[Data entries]
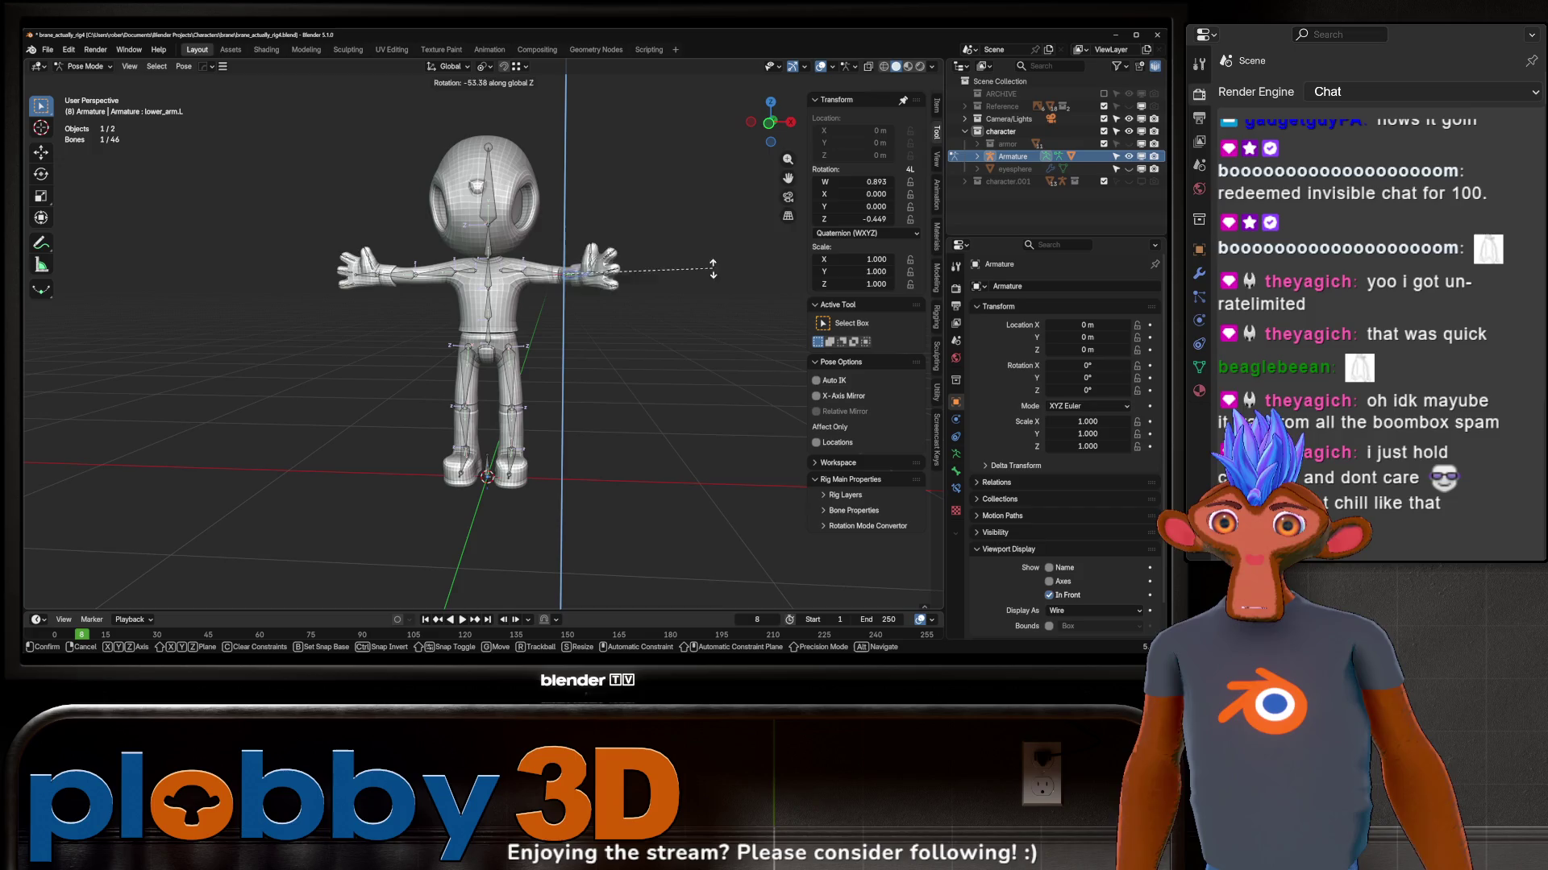
{"action": "key", "text": "Escape"}
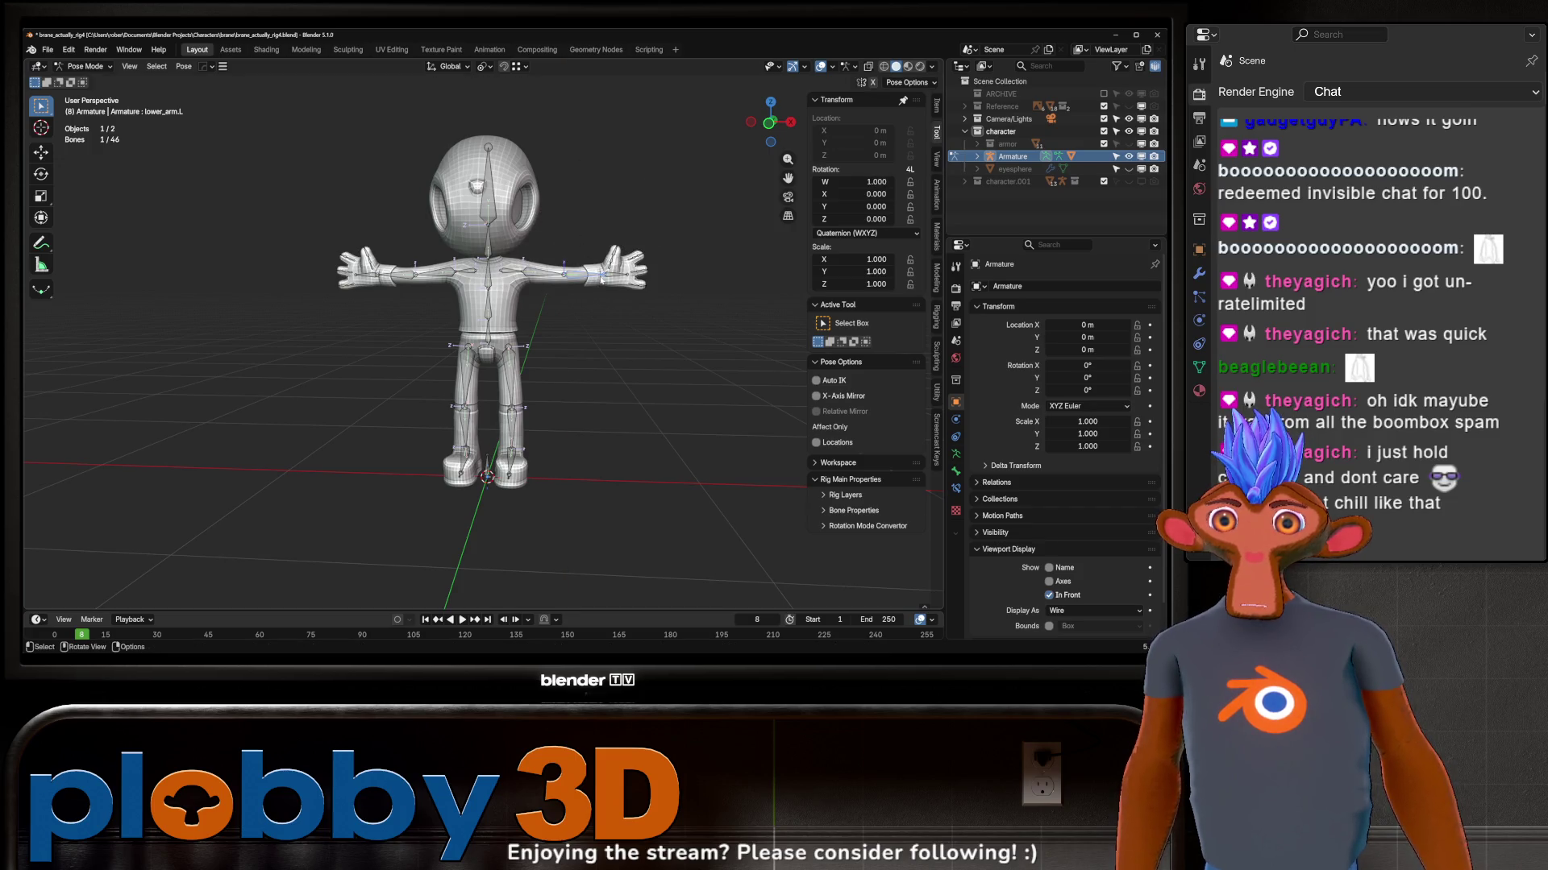
{"action": "left_click", "coordinate": [606, 274]}
{"action": "key", "text": "r"}
{"action": "key", "text": "z"}
{"action": "key", "text": "Escape"}
{"action": "scroll", "coordinate": [580, 349], "scroll_direction": "up", "scroll_amount": 5}
{"action": "key", "text": "r"}
{"action": "key", "text": "Escape"}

PROBLEM:
The answer is every line of the data, exactly as written, with the pictures dropped.

SOLUTION FOR THIS EXERCISE:
{"action": "key", "text": "Escape"}
{"action": "left_click", "coordinate": [606, 274]}
{"action": "key", "text": "r"}
{"action": "key", "text": "z"}
{"action": "key", "text": "Escape"}
{"action": "scroll", "coordinate": [580, 349], "scroll_direction": "up", "scroll_amount": 5}
{"action": "key", "text": "r"}
{"action": "key", "text": "Escape"}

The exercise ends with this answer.